UART Mode (Default for mimxrt700evk)#

  1. Flash the board with the firmware

check moderunner run successfully on board, and must exit uart console to make sure modelrunner agent can communicate with uart.

  *************************************************
      	       TFLite Modelrunner
  *************************************************
	XSPI Psram Enabled!

	=>
  1. Run HTTP-to-UART agent on x86

    python3 main.py
    

    Server runs at: http://$ip:$port, users can modify the port id according to IT firewall policy, we set default port to 10919.

    * Serving Flask app 'main'
    * Debug mode: on
    WARNING: This is a development server. Do not use it in a production deployment. Use a production WSGI server instead.
    * Running on all addresses (0.0.0.0)
    * Running on http://127.0.0.1:10919
    * Running on http://10.192.208.139:10919
    
  2. Connect UART cable

    • Linux: Check /dev/serial/by-id/

    • Windows: Use COM<x> port

MCU devices without ethernet port, the connection IP will be like “http://$server_ip:$port/serial/001063836560/v1”
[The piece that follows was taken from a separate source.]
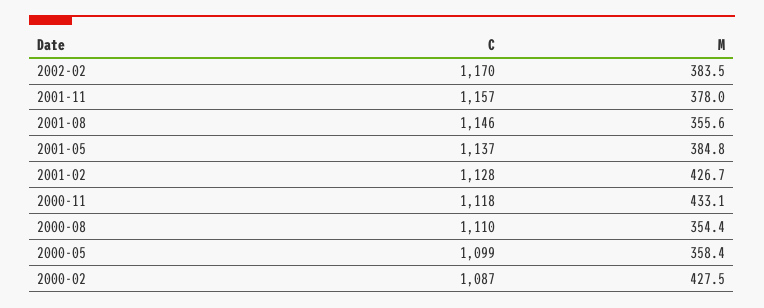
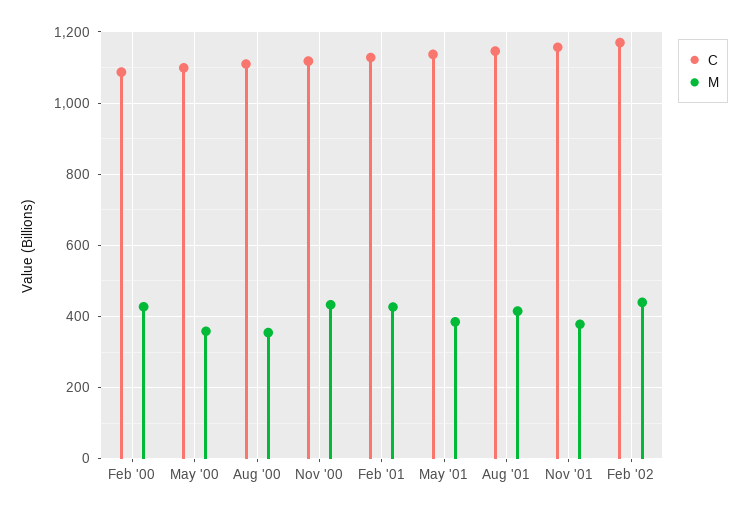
M, 2002-02: 383.5 -> 440
M, 2001-08: 355.6 -> 420

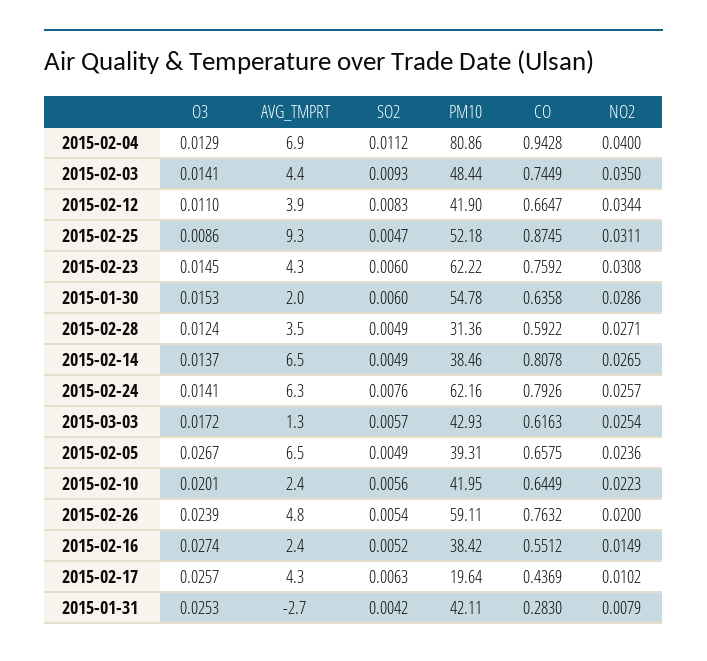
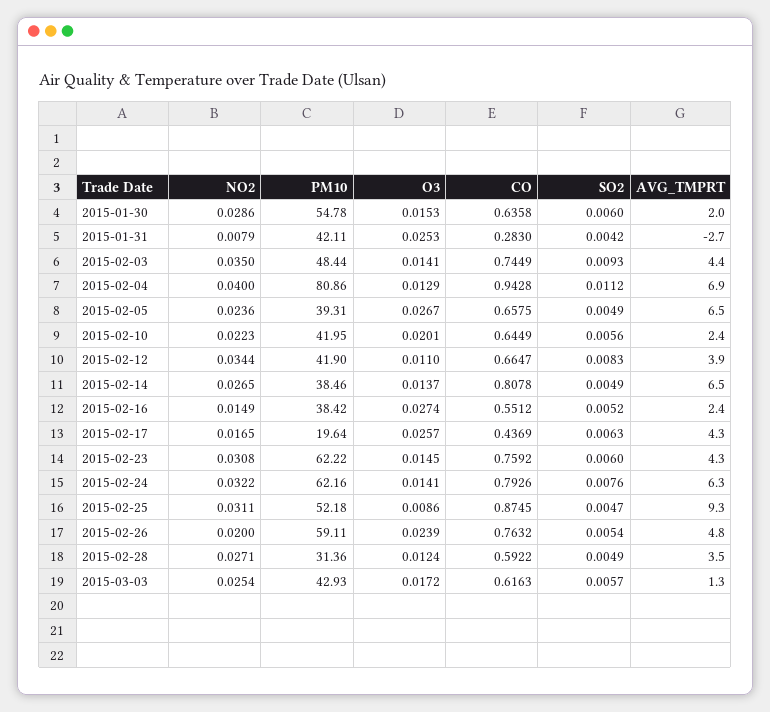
NO2, 2015-02-24: 0.0257 -> 0.0322
NO2, 2015-02-17: 0.0102 -> 0.0165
  1. Benchmark Users can provide dataset according to model’s input and prepare benchmark test code for further interpretation.

4.1. Upload Model

curl -X PUT http://<IP>:<port>/serial/<serial-id>/v1 -d "block_count=1"

curl -X PUT http://<IP>:<port>/serial/<serial-id>/v1 -F 'block_content=@"${model_path}";filename="${model_name},name=block_content"'

users can get agent response as below:

{
   "reply": "success"
}

4.2. Run Latency Benchmark

curl -X POST http://<IP>:<port>/serial/<serial-id>/v1?run=1

users can get agent response of inference time:

{
   "timing": 511
}

4.3. Get Model Info

curl http://<IP>:<port>/serial/<serial-id>/v1/model

users can get detail model info layer by layer format with json:

{
"inputs": [
 {
   "data_type": "INT8",
   "name": "input_1",
   "scale": 0.584703,
   "shape": [
     1,
     49,
     10,
     1
   ],
   "zero_points": 83
 }
],
"ktensor_arena_size": 17172,
"layer_count": 3,
"layers": [
 {
   "avg_timing": 485000.0,
   "name": "functional_1/dense/BiasAdd",
   "timing": 485000.0,
   "type": "NeutronGraph"
 },
 {
   "avg_timing": 17000.0,
   "name": "Identity",
   "timing": 17000.0,
   "type": "SOFTMAX"
 }
],
"outputs": [
 {
   "data_type": "INT8",
   "name": "Identity",
   "scale": 0.003906,
   "shape": [
     1,
     12
   ],
   "zero_points": -128
 }
],
"timing": 502
}

4.4. Upload Input Tensor & Get Output Data

curl -X POST "http://<IP>:<port>/serial/<serial-id>/v1?run=1&output=${output_tensor_name}" \
  -F 'file=@<path_to_input_tensor>.bin'

users can get output data and do post-process accordingly:

{
"outputs": [
 {
   "data": "/4CAgID/gICAgICB",
   "datatype": "INT8",
   "name": "Identity",
   "shape": [
     1,
     12
   ]
 }
],
"timing": 498
}

ModelRunner CLI#

connect to uart console of device, and run with cli as below:

python cli.py com20
=> reset
=> model_loadb model.tflite
=> model
=> tensor_loadb input_1 tmp.input
=> run output=Identity